7.1. Ook in de toelichting bij de onder 6 bedoelde uitvoeringsregeling staat onder meer:

De energiepremie t.b.v. het EPA wordt derhalve alleen verstrekt

indien het advies feitelijk tot energiebesparende maatregelen leidt.

7.2. Een ander wordt herhaald in de Toelichting (punt 3. Betekenis van het EnergiePrestatieAdvies) bij de Regeling EnergiePrestatieAdvies.

8. Op grond van het vorenstaande is het Hof van oordeel dat een wezenlijk kenmerk van een EPA als hierboven bedoeld, is dat het tot stand komt vóórdat opdracht wordt gegeven tot het uitvoeren van de daarin geadviseerde maatregelen.

9. Belanghebbende kon aan het door hem overgelegde foldermateriaal niet een in rechte bescherming verdienend vertrouwen ontlenen dat de in geschil zijnde premies ook zouden worden toegekend indien het EPA ná het treffen van de maatregelen zou worden uitgebracht.

10. Het beroep van belanghebbende is niet gegrond.

proceskosten:

Het Hof acht geen termen aanwezig voor een kostenveroordeling als bedoeld in artikel 8:75 van de Algemene wet bestuursrecht.

beslissing:

Het Gerechtshof bevestigt de uitspraak waarvan beroep.

Aldus gedaan en in het openbaar uitgesproken op 14 augustus 2002 door mr. Matthijssen, raadsheer, lid van de vierde enkelvoudige belastingkamer, in tegenwoordigheid van mevrouw Vermeulen-Post als griffier.

Waarvan opgemaakt dit proces-verbaal.

De griffier, Het lid van de voormelde kamer,

(I.B. Vermeulen-Post) (T.J. Matthijssen)

Afschriften zijn aangetekend per post verzonden op 21 augustus 2002

Tegen deze mondelinge uitspraak is geen beroep in cassatie mogelijk; dat kan alleen tegen een schriftelijke uitspraak van het gerechtshof. Ieder van de partijen kan binnen vier weken na de verzenddatum van dit proces-verbaal het gerechtshof verzoeken de mondelinge uitspraak te vervangen door een schriftelijke. De vervanging van een mondelinge uitspraak door een schriftelijke strekt ertoe de mondelinge uitspraak in een andere vorm vast te leggen. Bij de vervanging van een mondelinge uitspraak mag het gerechtshof de gedane uitspraak niet aan een heroverweging onderwerpen.

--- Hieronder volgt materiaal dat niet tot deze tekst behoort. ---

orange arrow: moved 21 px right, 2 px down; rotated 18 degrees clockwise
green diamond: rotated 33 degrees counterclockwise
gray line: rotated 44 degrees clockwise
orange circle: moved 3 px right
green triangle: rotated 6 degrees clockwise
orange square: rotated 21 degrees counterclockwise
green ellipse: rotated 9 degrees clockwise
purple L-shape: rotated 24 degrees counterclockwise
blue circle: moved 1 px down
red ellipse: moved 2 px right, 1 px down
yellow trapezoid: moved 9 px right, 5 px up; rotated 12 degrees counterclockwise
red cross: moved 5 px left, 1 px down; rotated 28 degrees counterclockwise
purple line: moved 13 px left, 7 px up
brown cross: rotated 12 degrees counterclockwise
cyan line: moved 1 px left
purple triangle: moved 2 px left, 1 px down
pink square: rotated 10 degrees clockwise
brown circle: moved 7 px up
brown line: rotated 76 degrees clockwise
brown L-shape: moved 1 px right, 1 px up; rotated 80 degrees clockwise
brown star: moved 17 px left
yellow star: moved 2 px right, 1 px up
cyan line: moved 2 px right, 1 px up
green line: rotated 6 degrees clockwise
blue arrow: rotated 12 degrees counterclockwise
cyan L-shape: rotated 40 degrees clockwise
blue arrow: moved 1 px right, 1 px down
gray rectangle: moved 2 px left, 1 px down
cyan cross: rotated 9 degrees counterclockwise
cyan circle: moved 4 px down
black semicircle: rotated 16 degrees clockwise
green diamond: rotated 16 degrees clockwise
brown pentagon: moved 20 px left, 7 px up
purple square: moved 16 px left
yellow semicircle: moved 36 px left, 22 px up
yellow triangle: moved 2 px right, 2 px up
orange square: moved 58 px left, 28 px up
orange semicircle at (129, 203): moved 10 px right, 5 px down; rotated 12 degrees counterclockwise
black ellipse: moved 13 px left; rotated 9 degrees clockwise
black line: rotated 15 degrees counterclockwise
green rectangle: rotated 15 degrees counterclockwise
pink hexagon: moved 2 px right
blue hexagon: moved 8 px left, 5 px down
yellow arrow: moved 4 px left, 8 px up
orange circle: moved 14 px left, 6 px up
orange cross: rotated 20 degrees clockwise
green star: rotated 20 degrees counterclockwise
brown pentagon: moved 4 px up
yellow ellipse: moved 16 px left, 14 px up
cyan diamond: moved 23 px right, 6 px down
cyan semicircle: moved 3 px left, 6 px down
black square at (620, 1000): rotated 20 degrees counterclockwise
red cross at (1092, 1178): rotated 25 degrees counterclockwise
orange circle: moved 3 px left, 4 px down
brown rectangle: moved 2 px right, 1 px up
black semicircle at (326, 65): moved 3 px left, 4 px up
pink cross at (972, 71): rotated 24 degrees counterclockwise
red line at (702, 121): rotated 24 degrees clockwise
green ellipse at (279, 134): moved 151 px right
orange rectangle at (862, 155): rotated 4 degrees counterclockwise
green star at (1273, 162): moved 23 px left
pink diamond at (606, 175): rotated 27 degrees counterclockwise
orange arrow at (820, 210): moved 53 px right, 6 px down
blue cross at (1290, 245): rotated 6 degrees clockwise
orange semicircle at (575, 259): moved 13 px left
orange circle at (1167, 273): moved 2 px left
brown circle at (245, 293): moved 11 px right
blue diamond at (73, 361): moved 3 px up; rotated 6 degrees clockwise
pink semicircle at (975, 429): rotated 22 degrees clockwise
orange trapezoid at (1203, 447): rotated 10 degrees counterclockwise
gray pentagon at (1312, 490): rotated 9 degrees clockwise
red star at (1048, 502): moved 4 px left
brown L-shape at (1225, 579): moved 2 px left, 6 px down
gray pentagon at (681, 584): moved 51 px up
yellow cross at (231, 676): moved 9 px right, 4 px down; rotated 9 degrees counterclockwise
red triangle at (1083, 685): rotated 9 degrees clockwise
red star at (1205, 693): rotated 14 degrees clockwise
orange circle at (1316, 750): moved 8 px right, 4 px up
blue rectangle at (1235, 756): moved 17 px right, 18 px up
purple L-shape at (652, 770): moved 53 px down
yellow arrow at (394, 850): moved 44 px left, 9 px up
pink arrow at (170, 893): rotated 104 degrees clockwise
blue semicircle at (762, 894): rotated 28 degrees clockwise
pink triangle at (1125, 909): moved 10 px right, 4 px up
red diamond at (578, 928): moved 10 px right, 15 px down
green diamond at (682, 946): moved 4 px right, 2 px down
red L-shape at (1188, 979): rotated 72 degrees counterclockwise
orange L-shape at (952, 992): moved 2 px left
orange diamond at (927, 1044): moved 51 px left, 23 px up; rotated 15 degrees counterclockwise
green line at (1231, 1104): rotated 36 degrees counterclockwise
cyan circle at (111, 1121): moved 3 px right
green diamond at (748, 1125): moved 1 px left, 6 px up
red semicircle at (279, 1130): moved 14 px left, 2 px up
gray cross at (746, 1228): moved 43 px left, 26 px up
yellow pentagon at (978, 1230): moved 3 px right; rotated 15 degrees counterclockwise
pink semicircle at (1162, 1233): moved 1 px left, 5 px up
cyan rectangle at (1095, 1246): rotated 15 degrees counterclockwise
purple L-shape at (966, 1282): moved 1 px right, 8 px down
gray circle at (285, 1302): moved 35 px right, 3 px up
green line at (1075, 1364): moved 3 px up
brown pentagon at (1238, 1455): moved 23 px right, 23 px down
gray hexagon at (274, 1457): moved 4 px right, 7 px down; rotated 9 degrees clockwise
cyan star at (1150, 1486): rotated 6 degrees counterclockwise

De partij die om een vervangende schriftelijke uitspraak verzoekt is hiervoor griffierecht verschuldigd en krijgt daarover bericht van de griffier. Het griffierecht dat de belanghebbende betaalt ter verkrijging van een schriftelijke uitspraak, komt in mindering op het griffierecht dat de griffier van de Hoge Raad zal heffen als de belanghebbende beroep in cassatie instelt.